Reproduce the records verbatim, starting at the line containing "Is the value" and ending at the line containing "Around what value", including both of those lines. Omit any pictures from the output.

Records for the task
[Start of Attachment]
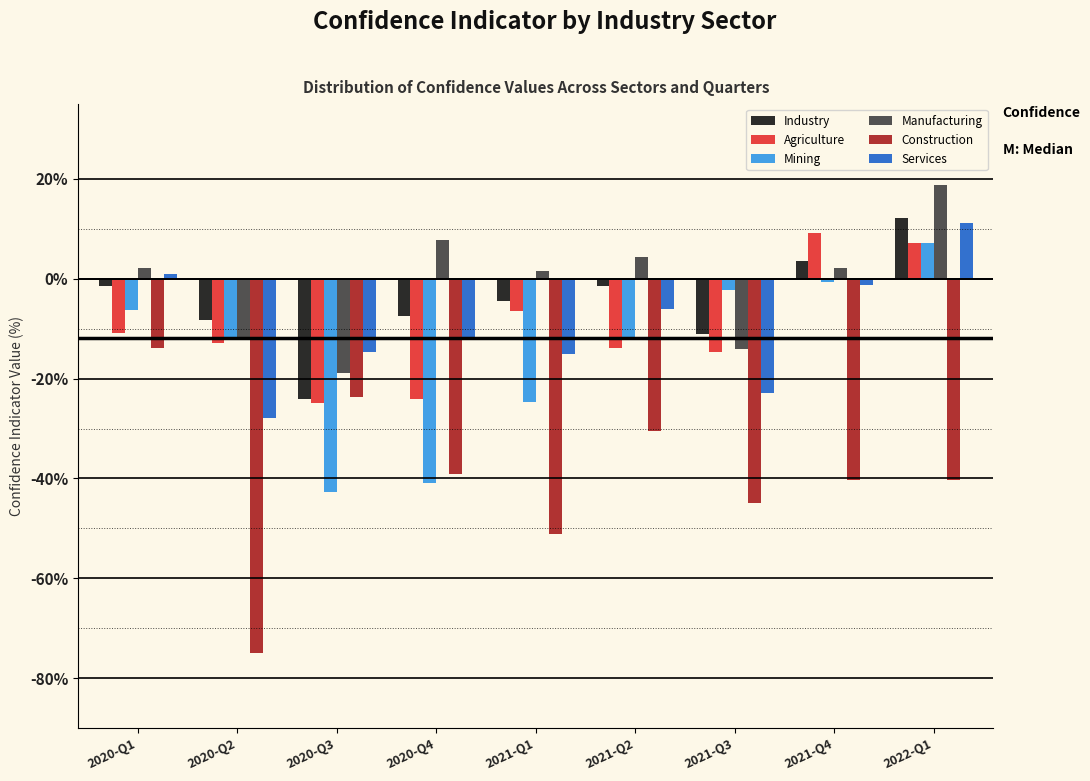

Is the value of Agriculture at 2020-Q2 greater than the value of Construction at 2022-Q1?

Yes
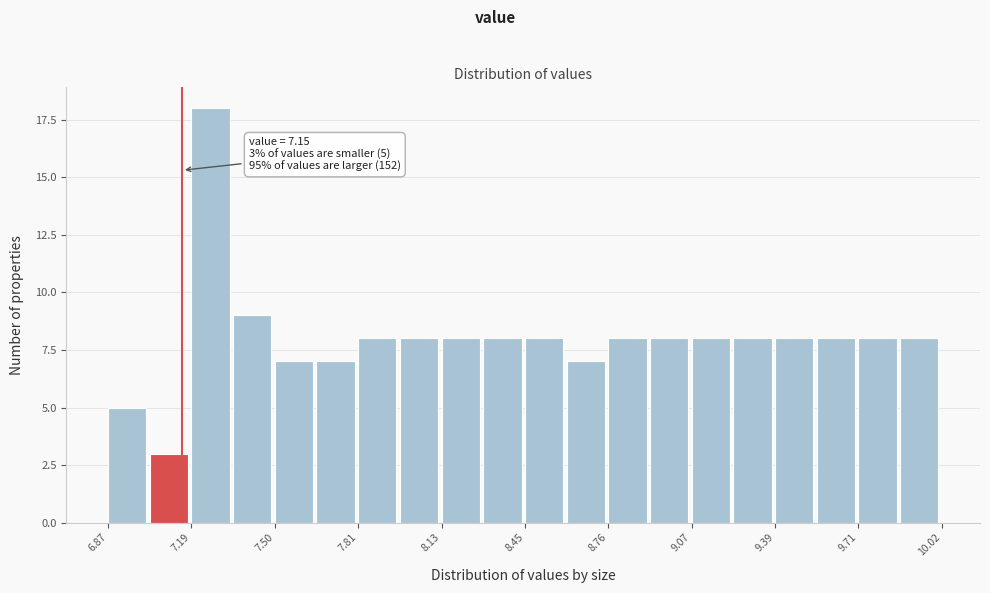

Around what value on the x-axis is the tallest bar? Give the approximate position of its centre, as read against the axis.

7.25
[End of Attachment]
[Start of Attachment]
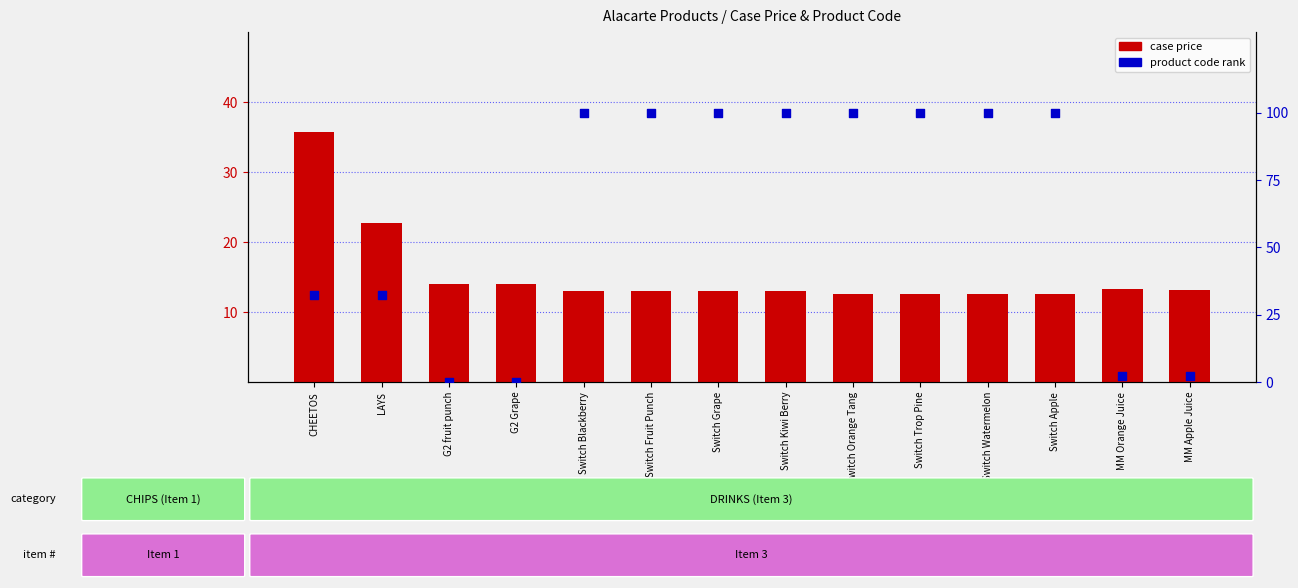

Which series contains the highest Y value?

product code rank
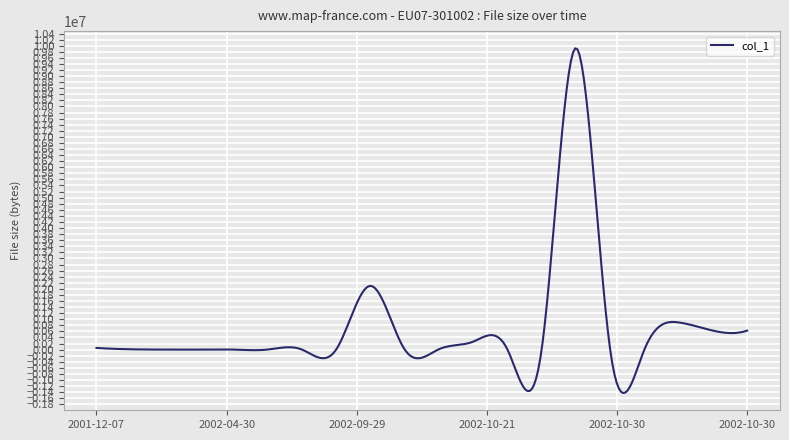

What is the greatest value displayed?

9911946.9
[End of Attachment]
Result for this task
Is the value of Agriculture at 2020-Q2 greater than the value of Construction at 2022-Q1?

Yes

Around what value on the x-axis is the tallest bar? Give the approximate position of its centre, as read against the axis.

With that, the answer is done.